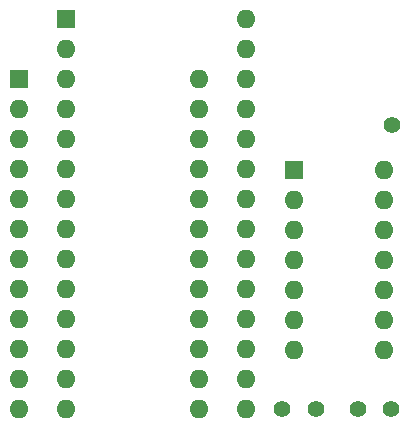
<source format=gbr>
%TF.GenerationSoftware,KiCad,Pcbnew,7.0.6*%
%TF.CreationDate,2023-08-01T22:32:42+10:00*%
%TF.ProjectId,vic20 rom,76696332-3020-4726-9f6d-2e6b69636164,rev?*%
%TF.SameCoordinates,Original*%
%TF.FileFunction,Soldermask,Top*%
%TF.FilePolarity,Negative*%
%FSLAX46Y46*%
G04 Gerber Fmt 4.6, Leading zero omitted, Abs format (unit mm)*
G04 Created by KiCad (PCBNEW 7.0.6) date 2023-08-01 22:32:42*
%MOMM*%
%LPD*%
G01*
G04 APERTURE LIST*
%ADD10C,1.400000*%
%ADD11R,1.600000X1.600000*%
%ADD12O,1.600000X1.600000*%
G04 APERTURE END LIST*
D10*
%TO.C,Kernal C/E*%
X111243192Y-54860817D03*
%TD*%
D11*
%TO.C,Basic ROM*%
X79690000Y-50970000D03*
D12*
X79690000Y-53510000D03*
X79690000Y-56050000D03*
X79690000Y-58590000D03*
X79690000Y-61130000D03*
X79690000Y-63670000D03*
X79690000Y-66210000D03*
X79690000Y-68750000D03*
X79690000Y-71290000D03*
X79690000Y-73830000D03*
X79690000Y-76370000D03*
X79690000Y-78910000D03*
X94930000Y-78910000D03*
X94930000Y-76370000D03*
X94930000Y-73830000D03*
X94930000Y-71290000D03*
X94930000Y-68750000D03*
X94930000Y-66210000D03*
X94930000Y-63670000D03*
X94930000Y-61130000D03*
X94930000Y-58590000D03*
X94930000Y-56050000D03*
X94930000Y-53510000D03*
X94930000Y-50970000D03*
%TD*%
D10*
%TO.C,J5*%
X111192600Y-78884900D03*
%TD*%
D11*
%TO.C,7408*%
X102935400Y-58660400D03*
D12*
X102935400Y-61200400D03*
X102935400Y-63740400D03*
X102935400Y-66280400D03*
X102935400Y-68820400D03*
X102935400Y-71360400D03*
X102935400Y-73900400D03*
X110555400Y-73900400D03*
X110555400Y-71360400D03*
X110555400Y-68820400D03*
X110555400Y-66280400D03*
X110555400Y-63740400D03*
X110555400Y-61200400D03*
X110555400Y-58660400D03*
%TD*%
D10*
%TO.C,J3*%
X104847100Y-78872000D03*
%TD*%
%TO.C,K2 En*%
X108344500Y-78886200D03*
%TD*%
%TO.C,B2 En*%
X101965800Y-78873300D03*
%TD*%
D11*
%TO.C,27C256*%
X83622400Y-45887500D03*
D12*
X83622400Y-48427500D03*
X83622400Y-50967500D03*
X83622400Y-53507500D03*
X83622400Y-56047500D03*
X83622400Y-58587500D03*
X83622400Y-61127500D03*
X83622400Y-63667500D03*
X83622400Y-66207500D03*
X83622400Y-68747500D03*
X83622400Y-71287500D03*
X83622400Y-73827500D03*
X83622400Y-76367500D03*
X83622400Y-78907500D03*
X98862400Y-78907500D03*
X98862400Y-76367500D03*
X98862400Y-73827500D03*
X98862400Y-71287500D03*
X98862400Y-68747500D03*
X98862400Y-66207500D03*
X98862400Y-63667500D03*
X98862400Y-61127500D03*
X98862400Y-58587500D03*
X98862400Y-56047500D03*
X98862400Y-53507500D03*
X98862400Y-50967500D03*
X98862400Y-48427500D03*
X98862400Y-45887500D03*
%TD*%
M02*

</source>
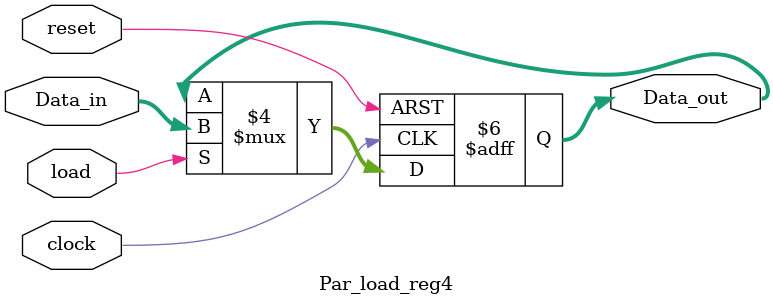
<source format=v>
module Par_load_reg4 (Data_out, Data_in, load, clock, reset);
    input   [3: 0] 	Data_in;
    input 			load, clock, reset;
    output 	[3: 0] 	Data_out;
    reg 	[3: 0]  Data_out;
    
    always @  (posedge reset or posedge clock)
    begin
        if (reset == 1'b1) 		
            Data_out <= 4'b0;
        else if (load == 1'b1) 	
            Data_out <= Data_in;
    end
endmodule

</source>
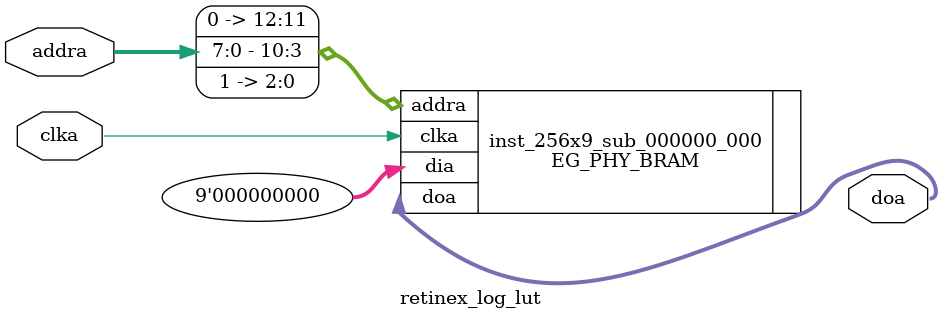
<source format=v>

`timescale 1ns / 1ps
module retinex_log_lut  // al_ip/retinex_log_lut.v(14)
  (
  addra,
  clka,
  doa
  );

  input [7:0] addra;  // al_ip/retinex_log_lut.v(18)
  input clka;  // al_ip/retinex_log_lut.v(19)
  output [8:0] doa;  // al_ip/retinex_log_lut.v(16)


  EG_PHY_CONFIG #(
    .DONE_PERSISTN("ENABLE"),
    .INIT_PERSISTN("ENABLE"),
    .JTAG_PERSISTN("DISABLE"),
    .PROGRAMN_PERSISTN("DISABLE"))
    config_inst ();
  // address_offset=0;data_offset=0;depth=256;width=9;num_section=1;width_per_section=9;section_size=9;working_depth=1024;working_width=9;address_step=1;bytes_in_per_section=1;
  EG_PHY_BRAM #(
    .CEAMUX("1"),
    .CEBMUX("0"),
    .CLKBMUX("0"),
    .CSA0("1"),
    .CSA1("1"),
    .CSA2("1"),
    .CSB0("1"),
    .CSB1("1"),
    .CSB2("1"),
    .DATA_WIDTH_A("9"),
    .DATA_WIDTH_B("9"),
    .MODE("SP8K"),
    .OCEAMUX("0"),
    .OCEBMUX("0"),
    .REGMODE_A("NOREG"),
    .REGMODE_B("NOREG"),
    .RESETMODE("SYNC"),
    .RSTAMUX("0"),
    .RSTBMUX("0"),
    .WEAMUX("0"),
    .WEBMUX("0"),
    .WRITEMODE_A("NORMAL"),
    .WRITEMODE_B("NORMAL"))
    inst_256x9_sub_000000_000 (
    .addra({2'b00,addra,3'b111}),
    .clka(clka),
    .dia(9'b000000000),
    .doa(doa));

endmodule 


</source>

### Problem to solve
Restate the data word for word without pictures.

### Result
<source format=gbr>
%TF.GenerationSoftware,KiCad,Pcbnew,7.0.6*%
%TF.CreationDate,2023-08-01T22:32:42+10:00*%
%TF.ProjectId,vic20 rom,76696332-3020-4726-9f6d-2e6b69636164,rev?*%
%TF.SameCoordinates,Original*%
%TF.FileFunction,Soldermask,Top*%
%TF.FilePolarity,Negative*%
%FSLAX46Y46*%
G04 Gerber Fmt 4.6, Leading zero omitted, Abs format (unit mm)*
G04 Created by KiCad (PCBNEW 7.0.6) date 2023-08-01 22:32:42*
%MOMM*%
%LPD*%
G01*
G04 APERTURE LIST*
%ADD10C,1.400000*%
%ADD11R,1.600000X1.600000*%
%ADD12O,1.600000X1.600000*%
G04 APERTURE END LIST*
D10*
%TO.C,Kernal C/E*%
X111243192Y-54860817D03*
%TD*%
D11*
%TO.C,Basic ROM*%
X79690000Y-50970000D03*
D12*
X79690000Y-53510000D03*
X79690000Y-56050000D03*
X79690000Y-58590000D03*
X79690000Y-61130000D03*
X79690000Y-63670000D03*
X79690000Y-66210000D03*
X79690000Y-68750000D03*
X79690000Y-71290000D03*
X79690000Y-73830000D03*
X79690000Y-76370000D03*
X79690000Y-78910000D03*
X94930000Y-78910000D03*
X94930000Y-76370000D03*
X94930000Y-73830000D03*
X94930000Y-71290000D03*
X94930000Y-68750000D03*
X94930000Y-66210000D03*
X94930000Y-63670000D03*
X94930000Y-61130000D03*
X94930000Y-58590000D03*
X94930000Y-56050000D03*
X94930000Y-53510000D03*
X94930000Y-50970000D03*
%TD*%
D10*
%TO.C,J5*%
X111192600Y-78884900D03*
%TD*%
D11*
%TO.C,7408*%
X102935400Y-58660400D03*
D12*
X102935400Y-61200400D03*
X102935400Y-63740400D03*
X102935400Y-66280400D03*
X102935400Y-68820400D03*
X102935400Y-71360400D03*
X102935400Y-73900400D03*
X110555400Y-73900400D03*
X110555400Y-71360400D03*
X110555400Y-68820400D03*
X110555400Y-66280400D03*
X110555400Y-63740400D03*
X110555400Y-61200400D03*
X110555400Y-58660400D03*
%TD*%
D10*
%TO.C,J3*%
X104847100Y-78872000D03*
%TD*%
%TO.C,K2 En*%
X108344500Y-78886200D03*
%TD*%
%TO.C,B2 En*%
X101965800Y-78873300D03*
%TD*%
D11*
%TO.C,27C256*%
X83622400Y-45887500D03*
D12*
X83622400Y-48427500D03*
X83622400Y-50967500D03*
X83622400Y-53507500D03*
X83622400Y-56047500D03*
X83622400Y-58587500D03*
X83622400Y-61127500D03*
X83622400Y-63667500D03*
X83622400Y-66207500D03*
X83622400Y-68747500D03*
X83622400Y-71287500D03*
X83622400Y-73827500D03*
X83622400Y-76367500D03*
X83622400Y-78907500D03*
X98862400Y-78907500D03*
X98862400Y-76367500D03*
X98862400Y-73827500D03*
X98862400Y-71287500D03*
X98862400Y-68747500D03*
X98862400Y-66207500D03*
X98862400Y-63667500D03*
X98862400Y-61127500D03*
X98862400Y-58587500D03*
X98862400Y-56047500D03*
X98862400Y-53507500D03*
X98862400Y-50967500D03*
X98862400Y-48427500D03*
X98862400Y-45887500D03*
%TD*%
M02*

</source>
<source format=v>
module Par_load_reg4 (Data_out, Data_in, load, clock, reset);
    input   [3: 0] 	Data_in;
    input 			load, clock, reset;
    output 	[3: 0] 	Data_out;
    reg 	[3: 0]  Data_out;
    
    always @  (posedge reset or posedge clock)
    begin
        if (reset == 1'b1) 		
            Data_out <= 4'b0;
        else if (load == 1'b1) 	
            Data_out <= Data_in;
    end
endmodule

</source>
<source format=v>

`timescale 1ns / 1ps
module retinex_log_lut  // al_ip/retinex_log_lut.v(14)
  (
  addra,
  clka,
  doa
  );

  input [7:0] addra;  // al_ip/retinex_log_lut.v(18)
  input clka;  // al_ip/retinex_log_lut.v(19)
  output [8:0] doa;  // al_ip/retinex_log_lut.v(16)


  EG_PHY_CONFIG #(
    .DONE_PERSISTN("ENABLE"),
    .INIT_PERSISTN("ENABLE"),
    .JTAG_PERSISTN("DISABLE"),
    .PROGRAMN_PERSISTN("DISABLE"))
    config_inst ();
  // address_offset=0;data_offset=0;depth=256;width=9;num_section=1;width_per_section=9;section_size=9;working_depth=1024;working_width=9;address_step=1;bytes_in_per_section=1;
  EG_PHY_BRAM #(
    .CEAMUX("1"),
    .CEBMUX("0"),
    .CLKBMUX("0"),
    .CSA0("1"),
    .CSA1("1"),
    .CSA2("1"),
    .CSB0("1"),
    .CSB1("1"),
    .CSB2("1"),
    .DATA_WIDTH_A("9"),
    .DATA_WIDTH_B("9"),
    .MODE("SP8K"),
    .OCEAMUX("0"),
    .OCEBMUX("0"),
    .REGMODE_A("NOREG"),
    .REGMODE_B("NOREG"),
    .RESETMODE("SYNC"),
    .RSTAMUX("0"),
    .RSTBMUX("0"),
    .WEAMUX("0"),
    .WEBMUX("0"),
    .WRITEMODE_A("NORMAL"),
    .WRITEMODE_B("NORMAL"))
    inst_256x9_sub_000000_000 (
    .addra({2'b00,addra,3'b111}),
    .clka(clka),
    .dia(9'b000000000),
    .doa(doa));

endmodule 


</source>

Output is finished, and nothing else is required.